What to work on: The required output is the lines from the one with "on AI coding agents" through the end of the data, repeated verbatim, with no pictures included.

Supplied material:
*** Block opens ***

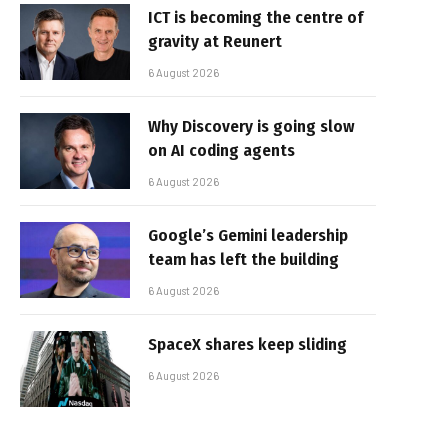
ICT is becoming the centre of
gravity at Reunert
6 August 2026
Why Discovery is going slow
on AI coding agents
6 August 2026
Google’s Gemini leadership
team has left the building
6 August 2026
SpaceX shares keep sliding
6 August 2026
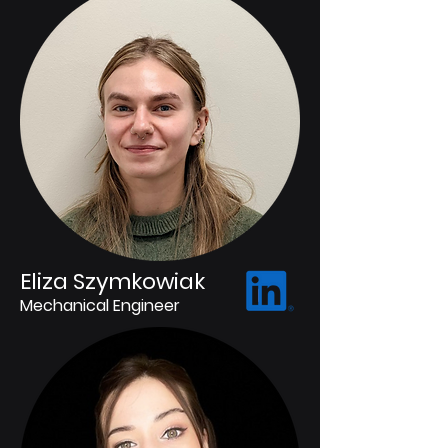
Eliza Szymkowiak
Mechanical Engineer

*** Block closes ***

Task result:
on AI coding agents
6 August 2026
Google’s Gemini leadership
team has left the building
6 August 2026
SpaceX shares keep sliding
6 August 2026
Eliza Szymkowiak
Mechanical Engineer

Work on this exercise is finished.